## Task statement
The whole listing, please: repeat it exactly, with the pictures left out.

## Supplied entries
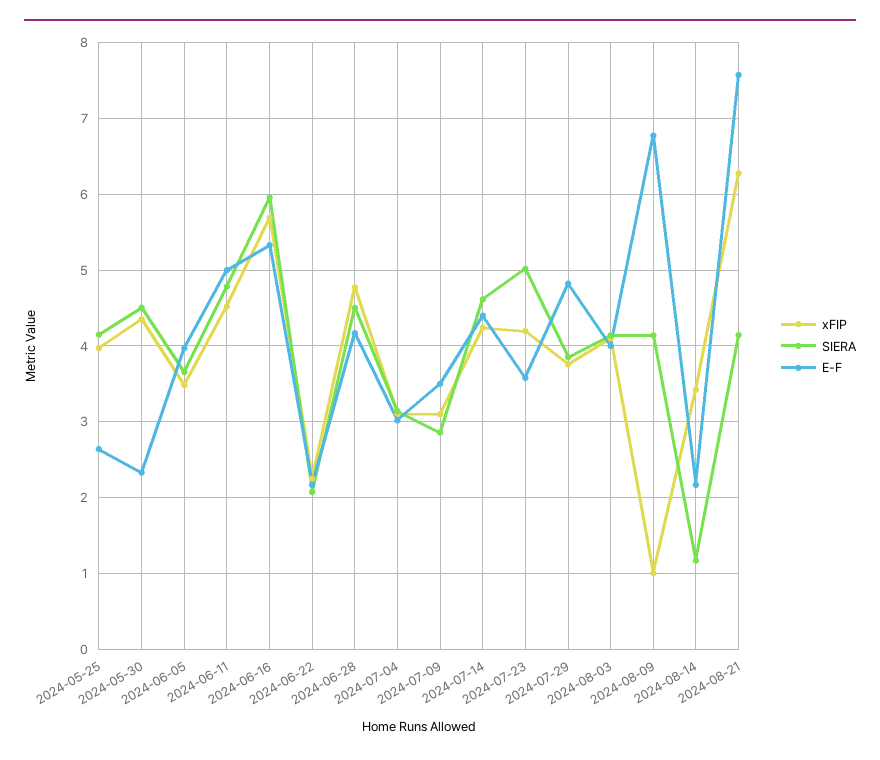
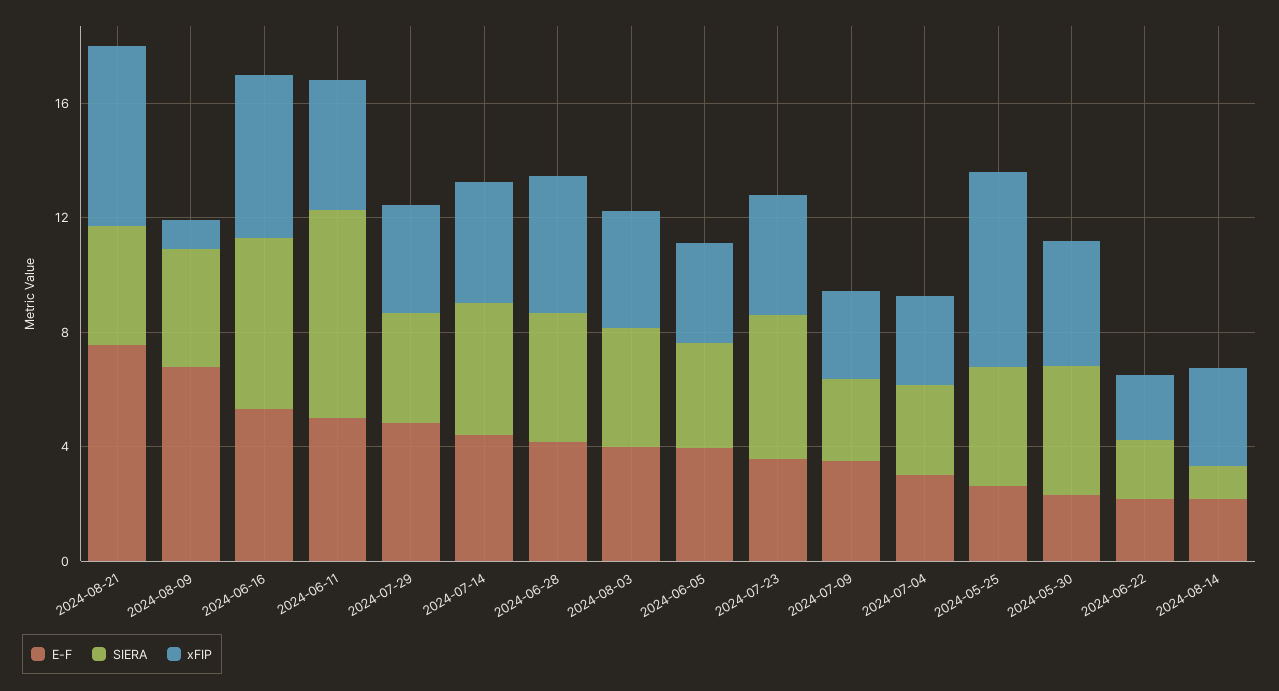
  {
    "xFIP": {
-     "2024-05-25": 4,
+     "2024-05-25": 7,
      "2024-05-30": 4.3,
      "2024-06-05": 3.5,
      "2024-06-11": 4.5,
      "2024-06-16": 5.7,
      "2024-06-22": 2.3,
      "2024-06-28": 4.8,
      "2024-07-04": 3.1,
      "2024-07-09": 3.1,
      "2024-07-14": 4.2,
      "2024-07-23": 4.2,
      "2024-07-29": 3.8,
      "2024-08-03": 4.1,
      "2024-08-09": 1,
      "2024-08-14": 3.4,
      "2024-08-21": 6.3
    },
    "SIERA": {
      "2024-05-25": 4.1,
      "2024-05-30": 4.5,
      "2024-06-05": 3.7,
-     "2024-06-11": 4.8,
+     "2024-06-11": 7,
      "2024-06-16": 6,
      "2024-06-22": 2.1,
      "2024-06-28": 4.5,
      "2024-07-04": 3.1,
      "2024-07-09": 2.9,
      "2024-07-14": 4.6,
      "2024-07-23": 5,
      "2024-07-29": 3.9,
      "2024-08-03": 4.1,
      "2024-08-09": 4.1,
      "2024-08-14": 1.2,
      "2024-08-21": 4.1
    },
    "E-F": {
      "2024-05-25": 2.6,
      "2024-05-30": 2.3,
      "2024-06-05": 4,
      "2024-06-11": 5,
      "2024-06-16": 5.3,
      "2024-06-22": 2.2,
      "2024-06-28": 4.2,
      "2024-07-04": 3,
      "2024-07-09": 3.5,
      "2024-07-14": 4.4,
      "2024-07-23": 3.6,
      "2024-07-29": 4.8,
      "2024-08-03": 4,
      "2024-08-09": 6.8,
      "2024-08-14": 2.2,
      "2024-08-21": 7.6
    }
  }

## Task solution
  {
    "xFIP": {
-     "2024-05-25": 4,
+     "2024-05-25": 7,
      "2024-05-30": 4.3,
      "2024-06-05": 3.5,
      "2024-06-11": 4.5,
      "2024-06-16": 5.7,
      "2024-06-22": 2.3,
      "2024-06-28": 4.8,
      "2024-07-04": 3.1,
      "2024-07-09": 3.1,
      "2024-07-14": 4.2,
      "2024-07-23": 4.2,
      "2024-07-29": 3.8,
      "2024-08-03": 4.1,
      "2024-08-09": 1,
      "2024-08-14": 3.4,
      "2024-08-21": 6.3
    },
    "SIERA": {
      "2024-05-25": 4.1,
      "2024-05-30": 4.5,
      "2024-06-05": 3.7,
-     "2024-06-11": 4.8,
+     "2024-06-11": 7,
      "2024-06-16": 6,
      "2024-06-22": 2.1,
      "2024-06-28": 4.5,
      "2024-07-04": 3.1,
      "2024-07-09": 2.9,
      "2024-07-14": 4.6,
      "2024-07-23": 5,
      "2024-07-29": 3.9,
      "2024-08-03": 4.1,
      "2024-08-09": 4.1,
      "2024-08-14": 1.2,
      "2024-08-21": 4.1
    },
    "E-F": {
      "2024-05-25": 2.6,
      "2024-05-30": 2.3,
      "2024-06-05": 4,
      "2024-06-11": 5,
      "2024-06-16": 5.3,
      "2024-06-22": 2.2,
      "2024-06-28": 4.2,
      "2024-07-04": 3,
      "2024-07-09": 3.5,
      "2024-07-14": 4.4,
      "2024-07-23": 3.6,
      "2024-07-29": 4.8,
      "2024-08-03": 4,
      "2024-08-09": 6.8,
      "2024-08-14": 2.2,
      "2024-08-21": 7.6
    }
  }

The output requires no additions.